(SELECTED TEXT):
The refrigeration cycle apparatus 100 includes a pressure sensor 26 configured to detect a high pressure P_H of the low-stage refrigerant circulating in the low-stage circuit 2. The pressure sensor 26 is provided on a pipe connecting the receiver 22 and the low-stage flow passage 142 in the cascade heat exchanger 14. Note that the pressure sensor 26 can be provided at any location in a high-pressure side of the low-stage circuit 2. The high-pressure side of the low-stage circuit 2 is between a discharge port of the second compressor 21 and a refrigerant inlet of the second expansion device 23. The high pressure P_H of the low-stage refrigerant detected by the pressure sensor 26 is transmitted to the controller 3.
Note that in place of the pressure sensor 26, the refrigeration cycle apparatus 100 may include a sensor configured to detect any other physical quantity (for example, condensing temperature) that is convertible to the high pressure P_H of the low-stage refrigerant, such that the controller 3 converts the detected physical quantity to the high pressure P_H. The refrigeration cycle apparatus 100 may further include various types of sensors (not illustrated) such as an outside-air temperature sensor configured to detect an outside-air temperature, a room temperature sensor configured to detect a temperature in the freezer compartment, or a sensor configured to detect a refrigerant temperature or pressure at any location in the high-stage circuit 1 and the low-stage circuit 2.
The controller 3 controls operation of the refrigeration cycle apparatus 100 in its entirety. The controller 3 is constituted by a processing device including a memory configured to store data and programs necessary for controlling the operation, and a CPU configured to execute the programs, or is constituted by dedicated hardware such as ASIC or FPGA or by both the processing device and the dedicated hardware. The controller 3 in the present embodiment controls the high-stage circuit 1 based on the high pressure P_H of the low-stage refrigerant detected by the pressure sensor 26. The controller 3 controls the respective devices in the high-stage circuit 1 and the low-stage circuit 2 as well as the first fan 15 and the second fan 25 based on the information received from the various types of sensors and an operating instruction given by a user.
Operation of the refrigeration cycle apparatus 100 in the present embodiment is described below based on a flow of refrigerant circulating in each refrigerant circuit. First, operation of the high-stage circuit 1 is described. The first compressor 11 and the second compressor 21 are driven upon receiving an instruction to start operation of the refrigeration cycle apparatus 100. The first compressor 11 in the high-stage circuit 1 suctions the high-stage refrigerant, compresses the suctioned high-stage refrigerant into a high-temperature high-pressure state, and discharges the compressed high-stage refrigerant. The high-stage refrigerant discharged from the first compressor 11 flows into the condenser 12. The condenser 12 is configured to exchange heat between air supplied by the first fan 15 and the high-stage refrigerant, and condense and liquefies the high-stage refrigerant.
The high-stage refrigerant condensed and liquefied through the condenser 12 passes through the first expansion device 13. The first expansion device 13 reduces the pressure of the condensed and liquefied high-stage refrigerant. The high-stage refrigerant with its pressure reduced by the first expansion device 13 flows into the high-stage flow passage 141 in the cascade heat exchanger 14. The high-stage refrigerant flowing into the high-stage flow passage 141 exchanges heat with the low-stage refrigerant flowing through the low-stage flow passage 142 in the cascade heat exchanger 14, and is thus evaporated and gasified. The high-stage refrigerant evaporated and gasified in the cascade heat exchanger 14 is suctioned into the first compressor 11 again.

(DATA SHOWN):
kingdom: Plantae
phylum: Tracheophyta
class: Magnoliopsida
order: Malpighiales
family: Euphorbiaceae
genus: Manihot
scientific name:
--
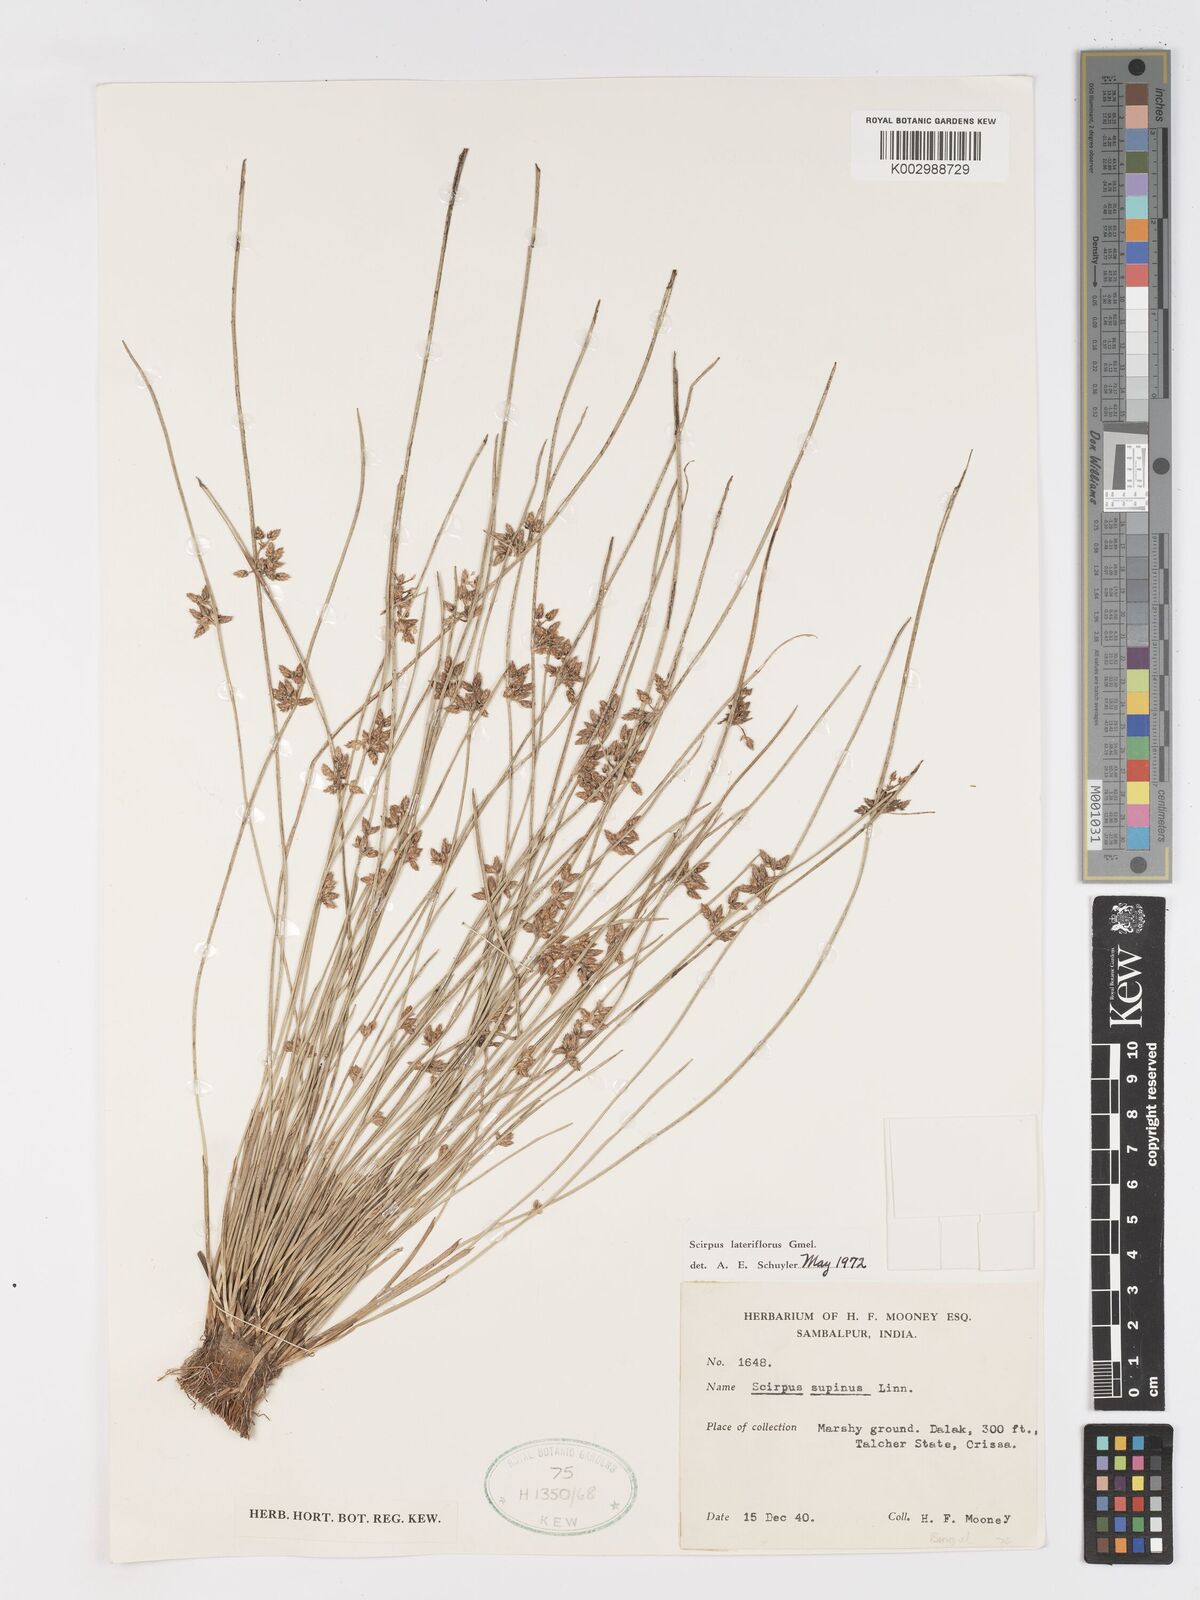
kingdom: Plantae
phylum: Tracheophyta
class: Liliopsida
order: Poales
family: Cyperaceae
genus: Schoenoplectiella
...
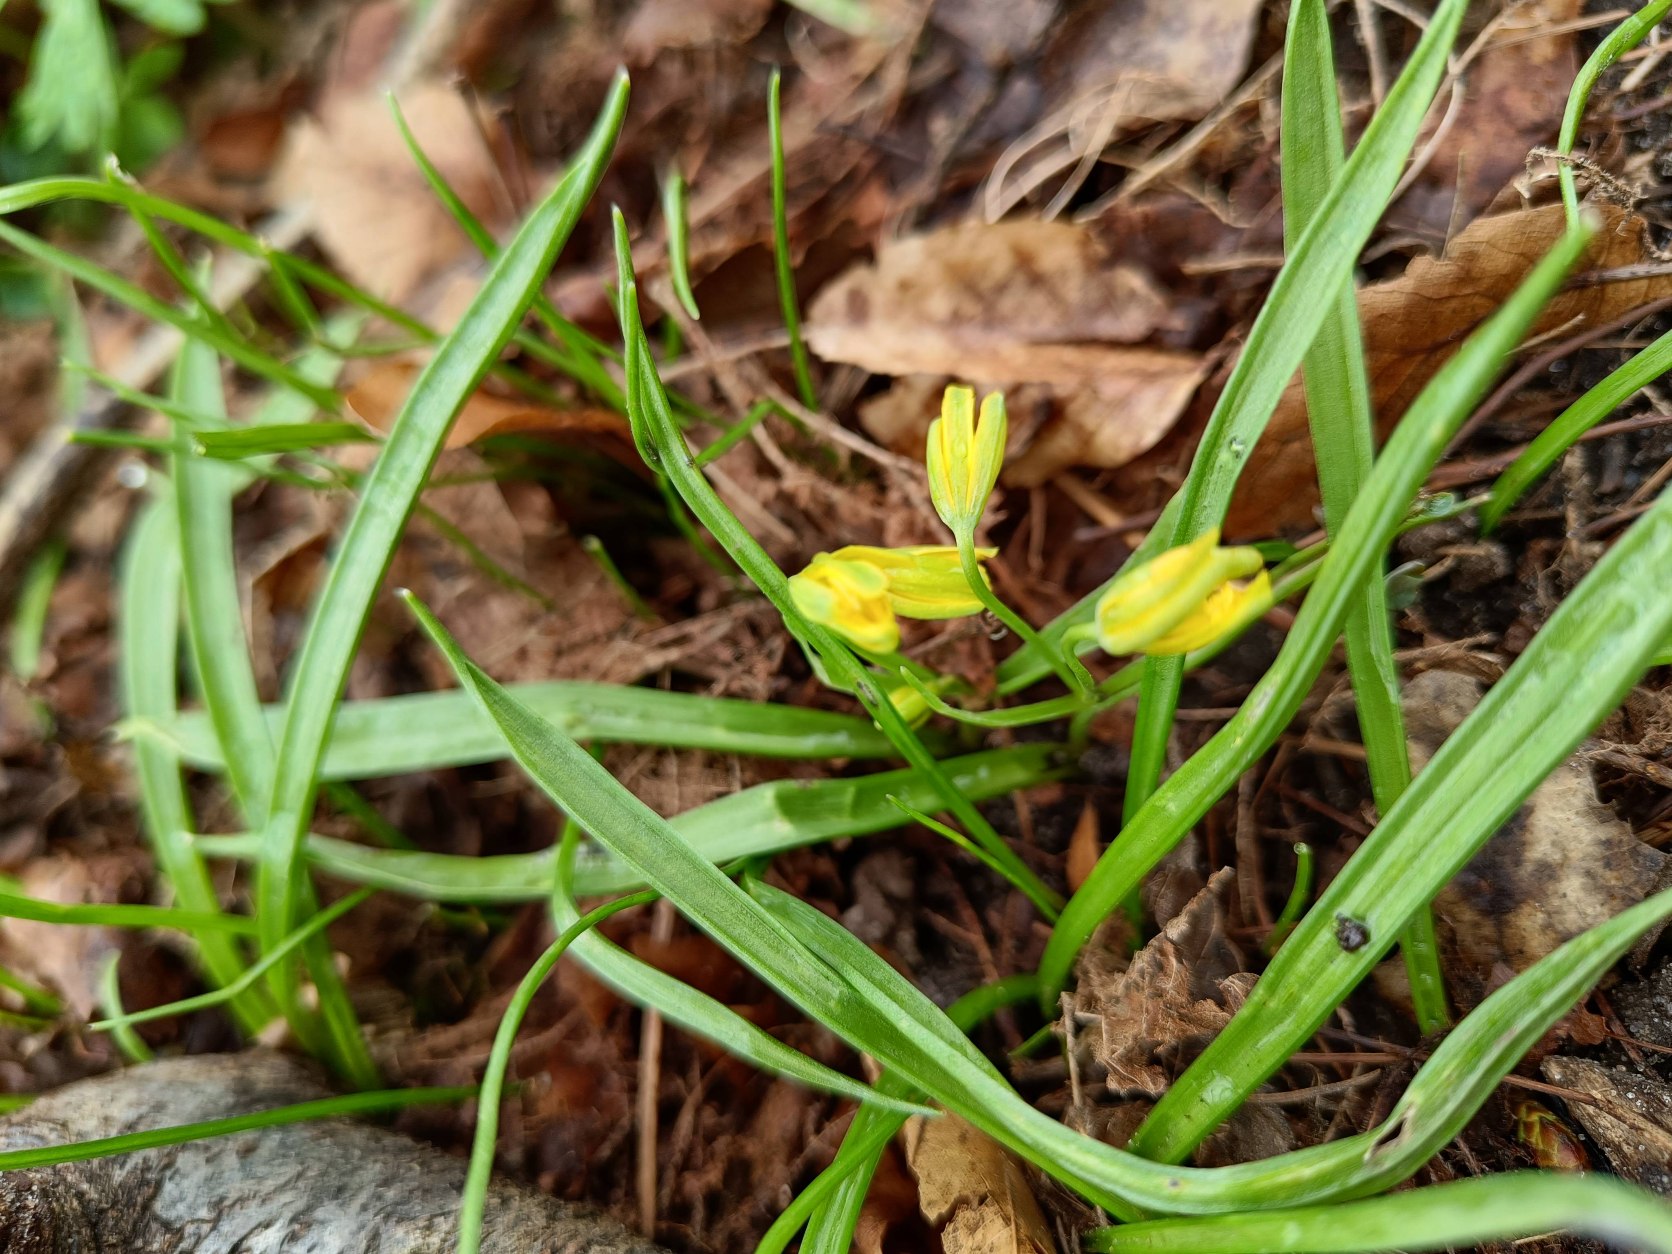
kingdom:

(SHORT PROBLEM):
In the refrigeration cycle text, on which pipe is the pressure sensor 26 provided?

(FINAL RESULT):
It is provided on the pipe that connects the receiver 22 and the low-stage flow passage 142 in the cascade heat exchanger 14.